Field Demonstrations and Research

As an agricultural training centre, research and field demonstrations are inevitable activities of the AKTC project. This is because new and advanced knowledge is developed every day and before such knowledge is disseminated to the farmers, research and demonstrations have to be conducted in order to give evidence-based data to the farmers.

AKTC conducts field demonstrations and research on 10, 27 and 62 hectares of land at the Golden Valley Agricultural Research Trust’s (GART) Chaloshi farm. Field trials and field demonstrations on the 10-ha field are run by a photovoltaic driven pivot whereas the 62ha pivot operates under the main grid electricity supply. On the other hand, research done on the 27 ha are purely rain fed.
Over the past 6 years, our farm trials and field demonstrations have been so much concentrated on developing new farming practices in soya beans, wheat and potato production. These trials have been done with the aim of achieving better crop yields under pivot irrigation. However, in order to react to the current climate change crisis, AKTC has incorporated an aspect of mechanised conservation agriculture as part of its research focus done on dry land.

The project is currently conducting two ongoing trials on the 10 and 62 centre pivots and one research activity on the 27ha dry land. Trials on the 10ha pivot (Variable rain) seeks to develop an irrigation-based programme that could be used to determine how much water is needed in different parts of the field, based soil water holding capacity and moisture content. The main objective of this trial is to conserve water while irrigating the field at optimal capacity. The variable rain demonstration is being done in cooperation with BayWa one of AKTC’s private sector partners. Under the 62ha pivot, the trials aim at reinforcing existing scientific data on good agronomic practices e.g comparing effectiveness of no-till under mulch against conventional tillage.

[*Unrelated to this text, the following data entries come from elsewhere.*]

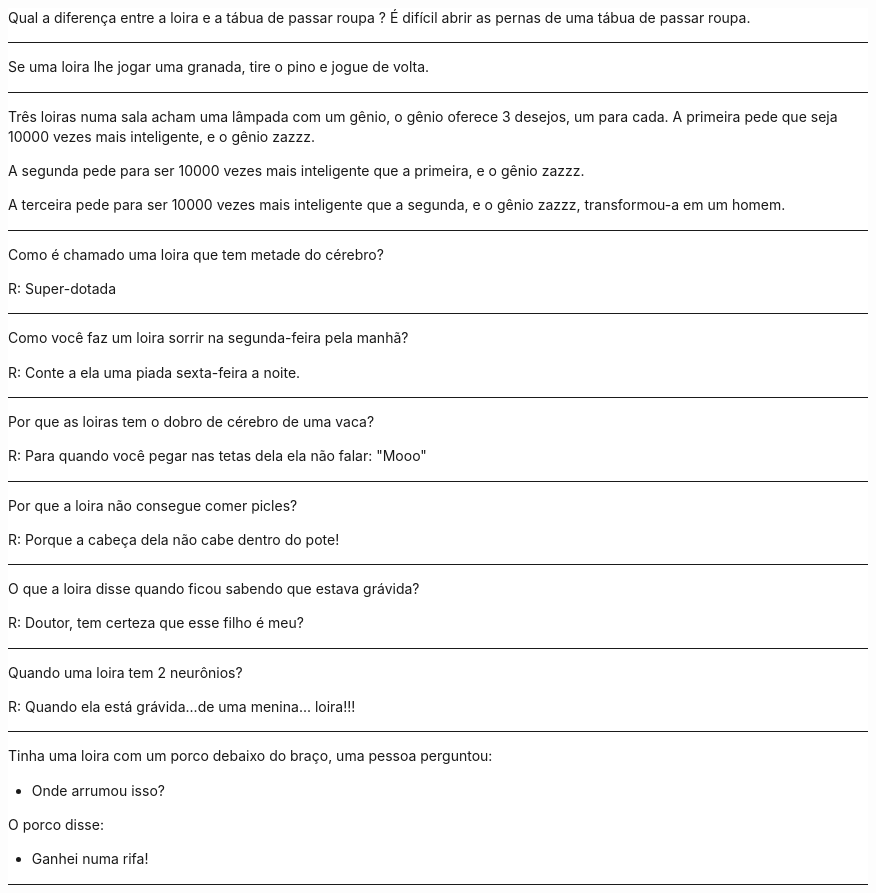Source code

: Qual a diferença entre a loira e a tábua de passar roupa ? É difícil abrir as pernas de uma tábua de passar roupa.

---

Se uma loira lhe jogar uma granada, tire o pino e jogue de volta.

---

Três loiras numa sala acham uma lâmpada com um gênio, o gênio oferece 3 desejos, um para cada. A primeira pede que seja 10000 vezes mais inteligente, e o gênio zazzz.

A segunda pede para ser 10000 vezes mais inteligente que a primeira, e o gênio zazzz.

A terceira pede para ser 10000 vezes mais inteligente que a segunda, e o gênio zazzz, transformou-a em um homem.

---

Como é chamado uma loira que tem metade do cérebro?

R: Super-dotada

---

Como você faz um loira sorrir na segunda-feira pela manhã?

R: Conte a ela uma piada sexta-feira a noite.

---

Por que as loiras tem o dobro de cérebro de uma vaca?

R: Para quando você pegar nas tetas dela ela não falar: "Mooo"

---

Por que a loira não consegue comer picles?

R: Porque a cabeça dela não cabe dentro do pote!

---

O que a loira disse quando ficou sabendo que estava grávida?

R: Doutor, tem certeza que esse filho é meu?

---

Quando uma loira tem 2 neurônios?

R: Quando ela está grávida...de uma menina... loira!!!

---

Tinha uma loira com um porco debaixo do braço, uma pessoa perguntou:

- Onde arrumou isso?

O porco disse:

- Ganhei numa rifa!

---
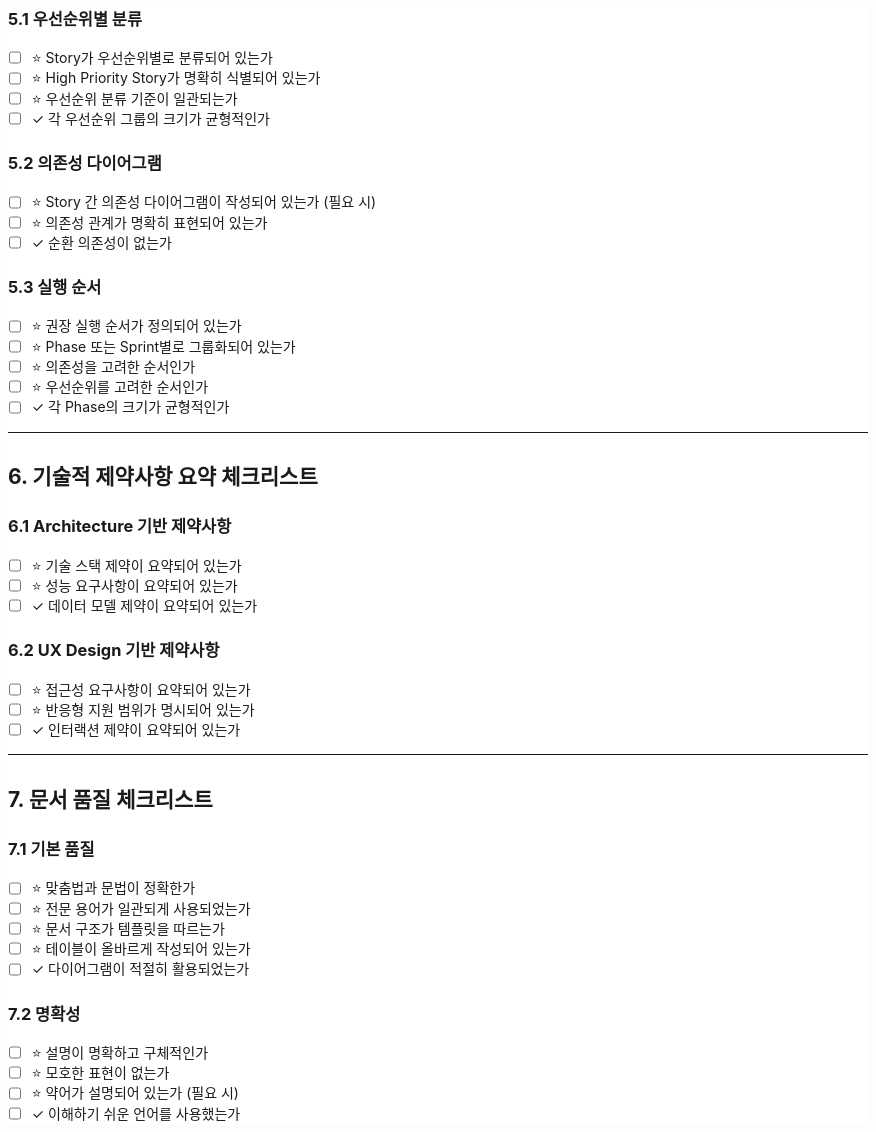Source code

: ### 5.1 우선순위별 분류
- [ ] ⭐ Story가 우선순위별로 분류되어 있는가
- [ ] ⭐ High Priority Story가 명확히 식별되어 있는가
- [ ] ⭐ 우선순위 분류 기준이 일관되는가
- [ ] ✓ 각 우선순위 그룹의 크기가 균형적인가

### 5.2 의존성 다이어그램
- [ ] ⭐ Story 간 의존성 다이어그램이 작성되어 있는가 (필요 시)
- [ ] ⭐ 의존성 관계가 명확히 표현되어 있는가
- [ ] ✓ 순환 의존성이 없는가

### 5.3 실행 순서
- [ ] ⭐ 권장 실행 순서가 정의되어 있는가
- [ ] ⭐ Phase 또는 Sprint별로 그룹화되어 있는가
- [ ] ⭐ 의존성을 고려한 순서인가
- [ ] ⭐ 우선순위를 고려한 순서인가
- [ ] ✓ 각 Phase의 크기가 균형적인가

---

## 6. 기술적 제약사항 요약 체크리스트

### 6.1 Architecture 기반 제약사항
- [ ] ⭐ 기술 스택 제약이 요약되어 있는가
- [ ] ⭐ 성능 요구사항이 요약되어 있는가
- [ ] ✓ 데이터 모델 제약이 요약되어 있는가

### 6.2 UX Design 기반 제약사항
- [ ] ⭐ 접근성 요구사항이 요약되어 있는가
- [ ] ⭐ 반응형 지원 범위가 명시되어 있는가
- [ ] ✓ 인터랙션 제약이 요약되어 있는가

---

## 7. 문서 품질 체크리스트

### 7.1 기본 품질
- [ ] ⭐ 맞춤법과 문법이 정확한가
- [ ] ⭐ 전문 용어가 일관되게 사용되었는가
- [ ] ⭐ 문서 구조가 템플릿을 따르는가
- [ ] ⭐ 테이블이 올바르게 작성되어 있는가
- [ ] ✓ 다이어그램이 적절히 활용되었는가

### 7.2 명확성
- [ ] ⭐ 설명이 명확하고 구체적인가
- [ ] ⭐ 모호한 표현이 없는가
- [ ] ⭐ 약어가 설명되어 있는가 (필요 시)
- [ ] ✓ 이해하기 쉬운 언어를 사용했는가
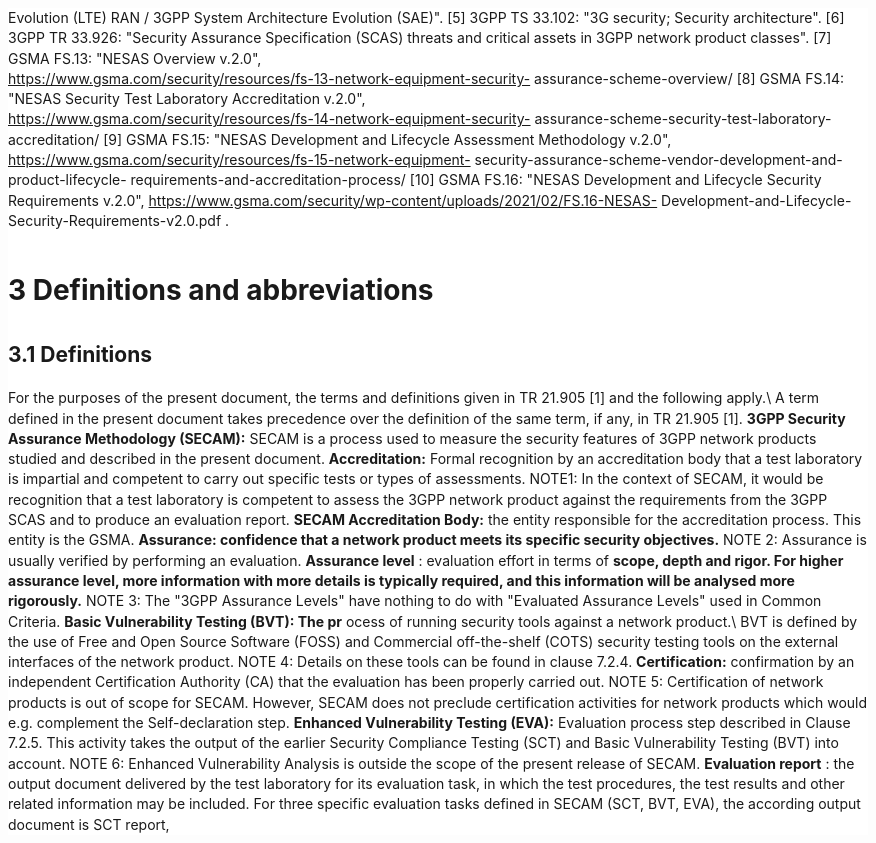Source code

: Evolution (LTE) RAN / 3GPP System Architecture Evolution (SAE)\".
[5] 3GPP TS 33.102: \"3G security; Security architecture\".
[6] 3GPP TR 33.926: \"Security Assurance Specification (SCAS) threats and
critical assets in 3GPP network product classes\".
[7] GSMA FS.13: \"NESAS Overview v.2.0\",\
https://www.gsma.com/security/resources/fs-13-network-equipment-security-
assurance-scheme-overview/
[8] GSMA FS.14: \"NESAS Security Test Laboratory Accreditation v.2.0\",\
https://www.gsma.com/security/resources/fs-14-network-equipment-security-
assurance-scheme-security-test-laboratory-accreditation/
[9] GSMA FS.15: \"NESAS Development and Lifecycle Assessment Methodology
v.2.0\", https://www.gsma.com/security/resources/fs-15-network-equipment-
security-assurance-scheme-vendor-development-and-product-lifecycle-
requirements-and-accreditation-process/
[10] GSMA FS.16: \"NESAS Development and Lifecycle Security Requirements
v.2.0\", https://www.gsma.com/security/wp-content/uploads/2021/02/FS.16-NESAS-
Development-and-Lifecycle-Security-Requirements-v2.0.pdf .
# 3 Definitions and abbreviations
## 3.1 Definitions
For the purposes of the present document, the terms and definitions given in
TR 21.905 [1] and the following apply.\ A term defined in the present document
takes precedence over the definition of the same term, if any, in TR 21.905
[1].
**3GPP Security Assurance Methodology (SECAM):** SECAM is a process used to
measure the security features of 3GPP network products studied and described
in the present document.
**Accreditation:** Formal recognition by an accreditation body that a test
laboratory is impartial and competent to carry out specific tests or types of
assessments.
NOTE1: In the context of SECAM, it would be recognition that a test laboratory
is competent to assess the 3GPP network product against the requirements from
the 3GPP SCAS and to produce an evaluation report.
**SECAM Accreditation Body:** the entity responsible for the accreditation
process. This entity is the GSMA.
**Assurance: confidence that a network product meets its specific security
objectives.**
NOTE 2: Assurance is usually verified by performing an evaluation.
**Assurance level** : evaluation effort in terms of **scope, depth and rigor.
For higher assurance level, more information with more details is typically
required, and this information will be analysed more rigorously.**
NOTE 3: The \"3GPP Assurance Levels\" have nothing to do with \"Evaluated
Assurance Levels\" used in Common Criteria.
**Basic Vulnerability Testing (BVT): The pr** ocess of running security tools
against a network product.\ BVT is defined by the use of Free and Open Source
Software (FOSS) and Commercial off-the-shelf (COTS) security testing tools on
the external interfaces of the network product.
NOTE 4: Details on these tools can be found in clause 7.2.4.
**Certification:** confirmation by an independent Certification Authority (CA)
that the evaluation has been properly carried out.
NOTE 5: Certification of network products is out of scope for SECAM. However,
SECAM does not preclude certification activities for network products which
would e.g. complement the Self-declaration step.
**Enhanced Vulnerability Testing (EVA):** Evaluation process step described in
Clause 7.2.5. This activity takes the output of the earlier Security
Compliance Testing (SCT) and Basic Vulnerability Testing (BVT) into account.
NOTE 6: Enhanced Vulnerability Analysis is outside the scope of the present
release of SECAM.
**Evaluation report** : the output document delivered by the test laboratory
for its evaluation task, in which the test procedures, the test results and
other related information may be included. For three specific evaluation tasks
defined in SECAM (SCT, BVT, EVA), the according output document is SCT report,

Field and Youth Day events

In order to introduce the practical use of new agricultural technologies and techniques to the Zambian farming community, AKTC conducts special events such as field and youth day events once every year. Our field days mainly target the overall farming community around Zambia whereas the youth day events target the young emerging farmers who come together to share related knowledge.

On the other hand, the mechanised conservation agriculture, also known as the Climate Adapted Farming Methods (CAFM) research seeks to develop efficient and climate smart farming methods that could help farmers to withstand the adverse effects of climate change. This research is being conducted by a Ph.D. Candidate from the University of Hohenheim (Germany) in collaboration with the University of Zambia (UNZA).

In order to find out which land preparation method is economically viable as well as resilient to climate change, three (3) different land preparation methods are compared. These included discing, ripping and direct seeding on repetitive plots of the 27ha dry land. The focus crops of the research planted under these tillage methods are maize, soya beans and some cover crops (pigeon millet, sun hemp and sunflower). This research is ongoing and will be reconducted for 2-3 farming seasons, in order to come up with tangible results that will help in addressing effects of climate change in the Zambian context.

To publicise results of our research findings, field days and demonstrations are hosted at certain stages of the research activity. Farmers, field extension officers and agricultural learning institutions are invited to witness the findings. The first findings of the CAFM research have so far been published to the farming community around. With such activities, farmers are able to compare ongoing research trials versus farmers’ practices.